Several schools, most notably Kentucky and Baylor, have attempted to woo Yow away from College Park in recent years. She seriously considered Kentucky, where she was once the head women's basketball coach. Serving as an athletic director at such a well-heeled Southeastern Conference school would have meant a big-time salary and a much larger annual budget.
Yow, who also was reported to be a candidate at UCLA and Tennessee, said she has remained at Maryland largely out of loyalty.
"I have spent most of my waking hours for the past 10 years thinking about and dealing with goals related to this department," said Yow, who added that she and Bowden are building a new home within walking distance of campus. "I feel so vested and have such ownership, it's become personal to me at this point. I feel like I am part of Maryland."
Upon the retirement of Washington's Barbara Hedges in January, Yow became the lone female athletic director at the major Division I-A level. She gradually has risen in stature to become one of the country's most powerful ADs, after serving in numerous important leadership posts.
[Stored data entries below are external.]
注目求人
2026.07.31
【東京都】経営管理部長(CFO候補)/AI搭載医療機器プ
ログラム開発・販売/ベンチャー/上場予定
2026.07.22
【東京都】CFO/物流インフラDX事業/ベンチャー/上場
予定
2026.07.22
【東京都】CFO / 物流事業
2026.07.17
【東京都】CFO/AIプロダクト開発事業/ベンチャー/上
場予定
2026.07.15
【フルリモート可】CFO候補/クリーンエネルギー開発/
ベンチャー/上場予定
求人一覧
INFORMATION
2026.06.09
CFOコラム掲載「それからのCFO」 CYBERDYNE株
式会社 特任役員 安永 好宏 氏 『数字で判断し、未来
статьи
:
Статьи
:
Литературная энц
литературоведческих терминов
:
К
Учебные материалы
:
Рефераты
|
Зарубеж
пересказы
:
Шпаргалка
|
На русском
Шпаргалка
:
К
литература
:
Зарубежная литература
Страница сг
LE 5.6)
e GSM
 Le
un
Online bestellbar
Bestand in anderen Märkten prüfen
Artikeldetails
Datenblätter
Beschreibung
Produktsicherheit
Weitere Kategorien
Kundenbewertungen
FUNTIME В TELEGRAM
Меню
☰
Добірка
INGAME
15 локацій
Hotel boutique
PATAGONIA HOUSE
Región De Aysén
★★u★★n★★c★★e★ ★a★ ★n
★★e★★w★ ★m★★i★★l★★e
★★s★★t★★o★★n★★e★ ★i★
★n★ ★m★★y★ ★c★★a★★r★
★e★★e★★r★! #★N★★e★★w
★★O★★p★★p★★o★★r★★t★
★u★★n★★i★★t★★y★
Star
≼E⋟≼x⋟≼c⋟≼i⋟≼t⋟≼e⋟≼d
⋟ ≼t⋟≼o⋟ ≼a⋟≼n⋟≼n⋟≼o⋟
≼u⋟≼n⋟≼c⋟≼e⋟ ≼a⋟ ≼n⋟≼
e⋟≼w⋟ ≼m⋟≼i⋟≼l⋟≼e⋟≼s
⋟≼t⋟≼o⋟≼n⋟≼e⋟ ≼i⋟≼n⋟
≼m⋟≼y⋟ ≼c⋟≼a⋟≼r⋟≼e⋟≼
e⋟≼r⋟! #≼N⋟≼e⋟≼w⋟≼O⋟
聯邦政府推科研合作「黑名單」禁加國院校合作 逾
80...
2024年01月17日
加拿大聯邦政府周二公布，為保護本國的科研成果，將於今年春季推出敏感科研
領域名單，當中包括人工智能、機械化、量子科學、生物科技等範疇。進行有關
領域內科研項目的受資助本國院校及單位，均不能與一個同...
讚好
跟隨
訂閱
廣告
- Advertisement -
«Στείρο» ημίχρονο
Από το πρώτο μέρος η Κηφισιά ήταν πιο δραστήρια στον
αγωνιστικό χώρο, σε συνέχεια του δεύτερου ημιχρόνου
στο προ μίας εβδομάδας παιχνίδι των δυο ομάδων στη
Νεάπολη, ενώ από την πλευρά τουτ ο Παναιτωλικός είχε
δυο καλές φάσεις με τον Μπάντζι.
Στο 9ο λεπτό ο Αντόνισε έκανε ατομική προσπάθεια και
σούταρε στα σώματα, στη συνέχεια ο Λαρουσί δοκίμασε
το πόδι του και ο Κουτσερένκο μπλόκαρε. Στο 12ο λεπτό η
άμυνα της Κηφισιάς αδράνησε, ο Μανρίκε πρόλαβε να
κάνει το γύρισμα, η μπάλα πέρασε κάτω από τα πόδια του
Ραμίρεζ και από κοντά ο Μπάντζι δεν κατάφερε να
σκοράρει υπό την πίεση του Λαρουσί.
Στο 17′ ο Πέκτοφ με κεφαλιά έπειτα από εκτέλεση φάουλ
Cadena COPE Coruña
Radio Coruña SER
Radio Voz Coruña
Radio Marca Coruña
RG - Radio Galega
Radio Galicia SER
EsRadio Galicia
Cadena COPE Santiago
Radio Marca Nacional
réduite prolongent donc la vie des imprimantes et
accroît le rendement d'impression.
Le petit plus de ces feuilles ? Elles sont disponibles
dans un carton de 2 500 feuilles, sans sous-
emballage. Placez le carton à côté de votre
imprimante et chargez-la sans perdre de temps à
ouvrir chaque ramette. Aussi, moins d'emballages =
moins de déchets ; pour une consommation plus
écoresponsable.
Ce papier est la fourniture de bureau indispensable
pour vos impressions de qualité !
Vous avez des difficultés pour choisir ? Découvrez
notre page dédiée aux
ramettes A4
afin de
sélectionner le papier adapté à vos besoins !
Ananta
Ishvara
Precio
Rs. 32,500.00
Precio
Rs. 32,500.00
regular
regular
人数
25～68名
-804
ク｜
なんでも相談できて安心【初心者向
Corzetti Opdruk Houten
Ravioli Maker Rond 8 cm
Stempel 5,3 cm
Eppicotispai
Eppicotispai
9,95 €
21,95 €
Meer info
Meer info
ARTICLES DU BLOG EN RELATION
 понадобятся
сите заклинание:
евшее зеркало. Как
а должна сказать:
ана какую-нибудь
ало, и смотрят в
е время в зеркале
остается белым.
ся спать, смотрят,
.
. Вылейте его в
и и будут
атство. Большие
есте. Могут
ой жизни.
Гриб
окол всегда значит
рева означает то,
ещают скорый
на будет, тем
Yow served as the president of the National Association of Collegiate Directors of Athletics in 2000-01 and served a four-year term on the NCAA Management Council. She did a stint on the NCAA Recruiting Task Force and just recently completed a one-year term as the chairperson of the ACC Television Committee. Yow also played a prominent role in the ACC expansion process.
"The entire College Park campus was in favor of expansion, and not just because of the money," Yow said. "It was more about having a louder voice within the NCAA. If you have 12 schools working together as opposed to nine, you are naturally going to have more influence."
Yow is now the second-longest-tenured athletic director in the ACC, behind Wake Forest's Ron Wellman, who was hired in 1993. She said she remains thankful to Kirwan for "taking a chance on me" and is grateful for the continued support of current Maryland president C.D. Mote.
While Yow herself marvels at the progress made by Maryland athletics over the last 10 years, she still sees plenty of work that needs to be done. She talks passionately about the newly created "Fear the Turtle" campaign, which recently was initiated to help fund eight men's non-revenue sports. She also made good on a long-standing promise by adding two women's sports water polo and competitive cheerleading in order to gain 20 more scholarships for the likes of baseball, wrestling, track and golf.
"Fear the Turtle" enables boosters to earmark donations solely for the use of scholarships in a specific sport, such as tennis. So far, 13 of the 20 scholarships have been privately funded.
"We cannot have athletes rolling through here in the Olympic sports and having a horrific experience," Yow said. "This project is very dear to me, because I feel the pain of watching those teams struggling to compete in the ACC. If they are wearing Maryland jerseys, they deserve a fighting chance to be successful, and they can't do that without scholarships."
Leave it to Yow to figure out another creative way to raise money. She once sold a home football game with Florida State for $1 million and has saved at least as much by getting the Board of Regents to approve a proposal to allow the athletic department to pay in-state tuition for out-of-state scholarship athletes. She has out-sourced Terrapin Sports Marketing, altered vacation pay and changed cleaning services all in an effort to find more money to meet a $41 million annual budget.
Upgrading the men's non-revenue sports is another step toward achieving Yow's goal of getting Maryland consistently ranked in the top 15 of the Directors Cup standings. She has numerous other goals that soon will be revealed as part of a new five-year plan.
"I am pleased with where we are, but I am not satisfied," Yow said. "We have achieved a lot of our goals, but the goals are getting ready to be ramped up again. We need to maintain our focus and take this program to the next level."